We already talk about it very early on in this class.
So, one penalty is the mean square error. We want to get the piece wise smooth
version of this image, but not very far from it.
Now, you might wonder, okay, if you're going to penalize for the mean
square error, why not to keep the image itself?
That's very clever, but we don't achieve any segmentation.
So, how do I know I don't achieve any segmentation?
Because I'm going to add a term that penalizes for having too many boundaries
in the segmented image. So, these are the regular edges of this
image. Very strong edges.
These are boundaries of the segments that we have here.
I don't want to have too many. I don't want to have all these.
I'm going to penalize for the number of edges for how many, how much do I pay for
having boundaries. So that would be another term.
I'm going to basically, on one hand, I want to penalize for very large
differences, and on the other hand, I'm going to penalize for edges.
So, if you have too much edges, you are going to pay a price.
Bec, so, if I keep the image as it is, I have no error here but I have lot of
edges. Basically, every pixel becomes a segment,
so I'm paying a very large penalty for edges.

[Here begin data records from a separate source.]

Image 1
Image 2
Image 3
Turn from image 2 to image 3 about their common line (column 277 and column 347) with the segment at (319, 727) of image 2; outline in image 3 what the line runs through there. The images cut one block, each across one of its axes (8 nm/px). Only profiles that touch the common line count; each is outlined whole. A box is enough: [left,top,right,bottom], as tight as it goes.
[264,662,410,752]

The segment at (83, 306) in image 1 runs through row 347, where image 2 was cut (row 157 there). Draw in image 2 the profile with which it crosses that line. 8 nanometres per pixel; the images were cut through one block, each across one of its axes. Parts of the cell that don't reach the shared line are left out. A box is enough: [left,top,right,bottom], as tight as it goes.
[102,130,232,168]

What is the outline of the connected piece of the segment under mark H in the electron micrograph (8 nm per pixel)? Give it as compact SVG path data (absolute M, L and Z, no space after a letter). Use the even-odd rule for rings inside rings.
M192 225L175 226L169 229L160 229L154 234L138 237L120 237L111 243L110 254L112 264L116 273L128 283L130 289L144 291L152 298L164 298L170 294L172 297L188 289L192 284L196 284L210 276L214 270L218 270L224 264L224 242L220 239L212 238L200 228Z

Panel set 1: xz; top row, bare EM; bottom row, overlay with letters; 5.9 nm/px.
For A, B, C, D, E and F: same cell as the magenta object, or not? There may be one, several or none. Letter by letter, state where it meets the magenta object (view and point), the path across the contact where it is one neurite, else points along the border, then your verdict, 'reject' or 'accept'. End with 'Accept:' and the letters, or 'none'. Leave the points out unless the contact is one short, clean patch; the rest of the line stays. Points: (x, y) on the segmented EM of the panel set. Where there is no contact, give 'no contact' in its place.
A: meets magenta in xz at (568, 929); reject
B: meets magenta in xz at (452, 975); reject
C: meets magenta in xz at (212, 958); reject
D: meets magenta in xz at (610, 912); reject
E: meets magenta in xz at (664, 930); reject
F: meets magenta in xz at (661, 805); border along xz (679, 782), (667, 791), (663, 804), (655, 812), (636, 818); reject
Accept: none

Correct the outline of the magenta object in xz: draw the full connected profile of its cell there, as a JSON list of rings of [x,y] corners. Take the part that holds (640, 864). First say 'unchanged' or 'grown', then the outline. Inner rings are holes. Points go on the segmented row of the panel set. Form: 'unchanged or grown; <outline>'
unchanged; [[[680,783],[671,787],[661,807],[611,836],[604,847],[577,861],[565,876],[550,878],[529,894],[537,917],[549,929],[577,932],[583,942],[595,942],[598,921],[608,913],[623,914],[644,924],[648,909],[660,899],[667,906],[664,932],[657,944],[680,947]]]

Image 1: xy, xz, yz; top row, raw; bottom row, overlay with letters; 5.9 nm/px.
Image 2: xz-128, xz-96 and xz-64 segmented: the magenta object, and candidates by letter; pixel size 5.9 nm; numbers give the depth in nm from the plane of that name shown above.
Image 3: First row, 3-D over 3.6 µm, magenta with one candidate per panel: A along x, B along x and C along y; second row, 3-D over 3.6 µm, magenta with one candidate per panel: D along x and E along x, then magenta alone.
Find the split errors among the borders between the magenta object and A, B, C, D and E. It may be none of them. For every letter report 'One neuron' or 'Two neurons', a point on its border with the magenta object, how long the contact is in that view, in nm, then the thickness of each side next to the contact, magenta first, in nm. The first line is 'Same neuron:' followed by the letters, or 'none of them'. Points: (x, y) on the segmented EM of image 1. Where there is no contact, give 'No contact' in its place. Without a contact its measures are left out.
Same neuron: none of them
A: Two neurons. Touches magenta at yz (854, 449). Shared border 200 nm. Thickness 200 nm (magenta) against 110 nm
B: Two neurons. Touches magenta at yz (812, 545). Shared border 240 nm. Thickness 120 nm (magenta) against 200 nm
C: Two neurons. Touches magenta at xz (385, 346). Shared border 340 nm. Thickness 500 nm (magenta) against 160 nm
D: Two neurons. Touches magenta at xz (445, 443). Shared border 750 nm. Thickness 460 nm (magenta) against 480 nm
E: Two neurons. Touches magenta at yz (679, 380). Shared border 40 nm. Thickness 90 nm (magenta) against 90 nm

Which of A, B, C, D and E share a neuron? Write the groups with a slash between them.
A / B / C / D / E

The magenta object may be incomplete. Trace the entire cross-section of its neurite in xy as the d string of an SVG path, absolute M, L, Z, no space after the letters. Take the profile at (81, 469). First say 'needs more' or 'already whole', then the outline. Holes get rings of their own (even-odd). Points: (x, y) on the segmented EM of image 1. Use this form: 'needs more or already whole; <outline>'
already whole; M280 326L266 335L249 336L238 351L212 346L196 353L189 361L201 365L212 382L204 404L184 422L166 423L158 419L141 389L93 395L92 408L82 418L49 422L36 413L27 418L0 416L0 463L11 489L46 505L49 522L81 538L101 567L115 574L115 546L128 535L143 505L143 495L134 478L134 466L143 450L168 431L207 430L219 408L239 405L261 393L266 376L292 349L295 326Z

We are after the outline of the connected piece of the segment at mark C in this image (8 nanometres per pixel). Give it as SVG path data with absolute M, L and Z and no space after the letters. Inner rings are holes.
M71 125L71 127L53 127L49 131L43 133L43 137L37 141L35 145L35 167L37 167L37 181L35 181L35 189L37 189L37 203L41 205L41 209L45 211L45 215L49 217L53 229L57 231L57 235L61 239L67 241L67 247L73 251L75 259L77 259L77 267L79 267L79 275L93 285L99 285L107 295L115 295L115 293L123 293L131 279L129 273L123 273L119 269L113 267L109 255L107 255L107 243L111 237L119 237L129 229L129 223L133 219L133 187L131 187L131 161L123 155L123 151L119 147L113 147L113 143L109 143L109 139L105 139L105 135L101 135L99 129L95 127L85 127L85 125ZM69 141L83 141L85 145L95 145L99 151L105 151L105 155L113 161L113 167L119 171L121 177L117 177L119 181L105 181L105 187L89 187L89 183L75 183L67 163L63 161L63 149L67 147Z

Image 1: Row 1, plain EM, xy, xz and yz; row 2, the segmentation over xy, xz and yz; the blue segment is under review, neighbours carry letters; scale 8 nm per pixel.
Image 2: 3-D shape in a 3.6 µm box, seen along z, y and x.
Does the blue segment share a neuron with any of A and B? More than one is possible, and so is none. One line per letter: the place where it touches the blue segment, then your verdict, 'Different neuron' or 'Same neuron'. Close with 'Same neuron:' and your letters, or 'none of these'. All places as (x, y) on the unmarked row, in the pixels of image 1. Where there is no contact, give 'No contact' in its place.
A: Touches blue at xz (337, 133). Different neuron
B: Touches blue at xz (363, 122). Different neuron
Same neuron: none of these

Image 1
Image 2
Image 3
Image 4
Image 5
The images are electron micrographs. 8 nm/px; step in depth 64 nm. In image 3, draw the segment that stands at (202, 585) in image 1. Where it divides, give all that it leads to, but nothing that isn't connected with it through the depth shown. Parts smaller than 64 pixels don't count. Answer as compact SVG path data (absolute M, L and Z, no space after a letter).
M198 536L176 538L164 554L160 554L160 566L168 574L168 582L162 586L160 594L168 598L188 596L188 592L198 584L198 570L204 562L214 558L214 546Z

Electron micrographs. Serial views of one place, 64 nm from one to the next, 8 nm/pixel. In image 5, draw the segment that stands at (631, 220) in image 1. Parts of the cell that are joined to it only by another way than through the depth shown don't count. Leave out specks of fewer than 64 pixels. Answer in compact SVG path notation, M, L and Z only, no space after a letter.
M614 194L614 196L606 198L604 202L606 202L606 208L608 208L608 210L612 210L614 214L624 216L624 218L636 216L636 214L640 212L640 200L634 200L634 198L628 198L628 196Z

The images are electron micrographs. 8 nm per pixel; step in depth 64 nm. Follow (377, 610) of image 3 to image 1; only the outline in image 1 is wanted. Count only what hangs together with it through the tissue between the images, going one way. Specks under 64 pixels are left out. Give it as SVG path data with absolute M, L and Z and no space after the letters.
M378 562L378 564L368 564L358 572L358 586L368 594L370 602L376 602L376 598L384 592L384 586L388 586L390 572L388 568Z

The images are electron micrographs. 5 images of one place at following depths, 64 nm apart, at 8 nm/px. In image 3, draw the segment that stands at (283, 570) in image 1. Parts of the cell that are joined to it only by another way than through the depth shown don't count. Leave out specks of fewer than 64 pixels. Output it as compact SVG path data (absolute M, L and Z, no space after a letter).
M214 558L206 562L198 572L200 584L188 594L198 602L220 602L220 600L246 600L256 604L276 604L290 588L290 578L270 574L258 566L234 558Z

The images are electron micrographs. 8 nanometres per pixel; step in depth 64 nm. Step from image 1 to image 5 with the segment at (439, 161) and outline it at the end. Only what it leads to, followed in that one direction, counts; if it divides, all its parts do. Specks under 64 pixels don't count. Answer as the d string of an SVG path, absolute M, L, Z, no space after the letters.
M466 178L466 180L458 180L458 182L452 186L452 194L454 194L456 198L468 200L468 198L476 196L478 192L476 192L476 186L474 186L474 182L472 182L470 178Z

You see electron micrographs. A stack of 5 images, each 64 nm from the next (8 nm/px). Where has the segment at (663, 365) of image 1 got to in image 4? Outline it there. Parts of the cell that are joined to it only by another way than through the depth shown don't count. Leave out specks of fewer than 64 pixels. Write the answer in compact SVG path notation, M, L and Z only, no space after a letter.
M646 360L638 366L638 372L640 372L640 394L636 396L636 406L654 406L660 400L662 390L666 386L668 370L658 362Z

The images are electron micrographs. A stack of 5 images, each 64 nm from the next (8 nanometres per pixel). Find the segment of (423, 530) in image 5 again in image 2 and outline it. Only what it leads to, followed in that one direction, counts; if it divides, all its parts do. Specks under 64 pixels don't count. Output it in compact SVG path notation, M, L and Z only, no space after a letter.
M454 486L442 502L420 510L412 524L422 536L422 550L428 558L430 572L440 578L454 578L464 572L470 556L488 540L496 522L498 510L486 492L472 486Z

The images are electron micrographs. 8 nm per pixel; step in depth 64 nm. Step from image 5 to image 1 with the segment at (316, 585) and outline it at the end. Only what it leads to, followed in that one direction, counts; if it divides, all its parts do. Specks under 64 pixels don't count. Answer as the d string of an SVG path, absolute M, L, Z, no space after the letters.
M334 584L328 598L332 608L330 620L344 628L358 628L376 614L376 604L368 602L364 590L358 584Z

If I have a flat image, I don't pay any penalty for edges, but I pay a very high
penalty for error. And then, I have to do a compromise
between these two and that's what Mumford-Shah basic concept is, to write
formulations that compromise between a representation of the image that is too
far from the original image. We want to simplify representation not
too far from the original image, and we also don't want to pay a high price and
get too many segments. Now, there are many ways of doing this.
There's some beautiful mathematical theory behind different formulations that
do this compromise. Some theory relates even to compression.
You have to compress this image and this edges, and then you try to optimize for
that, yours and my, need to compare for the
error. And some very beautiful techniques with, in the framework of what's called
variation and formulations, and, energy formulations really, a lot of very
beautiful mathematical theory, which actually relates to the mathematical
theory that we're going to be discussing next week when we talk about geometric
differential equations and geometric varation of problems.
But, here's the concept.
And very often in image processing, you have a concept and the multiple ways
of implementing that concept. And I want to make sure that you
basically learn during this class, the concept behind Mumford-Shah.
I should also mention to you that this concept of approximation and penalty for
too many edges applies also beyond image segmentation.
And people have extended the framework of Mumford-Shah type of formulations to
image registration and many, many other image and video processing problems.
Thank you very much. See you in the next video.